By editorial board • 

For old-fashioned family fun, it's hard to beat county fair

Outside Native American culture, which dates back thousands of years, the American West lacks institutions and traditions with real age to them. After all, the huge waves of settlement by emigrants from Europe didn’t begin washing over the West until the 1840s.

But one local institution — the Yamhill County Fair & Rodeo, due to wrap up this year’s run Saturday — manages to combine one of America’s oldest traditions in its fair component and one of the West’s earliest traditions in its rodeo component.

Trade fairs date back to at least 500 B.C. And they were traditionally agricultural in nature, as agricultural goods dominated pre-industrial commerce around the planet.

By 1765, a decade before the Declaration of Independence set the colonies on their course to statehood, fairs were already being held in the New World. They were typically hosted by local agricultural societies.

The practice of staging such fairs on the state and county levels shifted west with the great migration of the 1840s, and Yamhill County was home to Oregon’s first. Sponsored by the Yamhill County Agricultural Society, it was staged in the then-county seat of Lafayette in 1854, five years before Oregon achieved statehood.

According to the Oregon Historical Society, “(The) exhibition commenced at the courthouse at 1:30 p.m.” It featured quilts, butter, cheese and such, judged by a jury of local dignitaries.

Down the way at Markham’s Corral, another panel judged livestock, including horses, mules, sheep, hogs and oxen, and field crops, including corn and wheat.
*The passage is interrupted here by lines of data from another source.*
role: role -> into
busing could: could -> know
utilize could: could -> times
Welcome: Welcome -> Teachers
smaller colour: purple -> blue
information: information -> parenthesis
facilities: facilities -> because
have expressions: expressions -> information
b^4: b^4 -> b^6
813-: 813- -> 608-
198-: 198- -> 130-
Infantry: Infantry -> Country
According to a history compiled by former extension agent Louis Gross, “A specimen of corn on the ear was exhibited by F.B. Martin; Joseph Wall exhibited a stool of wheat supposed to be production of one grain of blue stem variety, numbering 96 full, large heads.”

A strictly New World invention, rodeo began with Spanish vaqueros in the early 1700s. Their duties included roping, breaking and riding horses, and roping, wrestling and branding cattle. That led naturally to competition to see who had best mastered such arts, and it was soon emulated by cowboys across the American West.

Exotic food options, including cotton candy, corn dogs and elephant ears, quickly followed. So did exotic entertainment options, including midway games, carnival rides, demolition derbies, barker pitches and stage performances.

You would be hard-pressed to find a more authentic slice of Americana available than the barrel of old-fashioned family fun that is the Yamhill County Fair & Rodeo.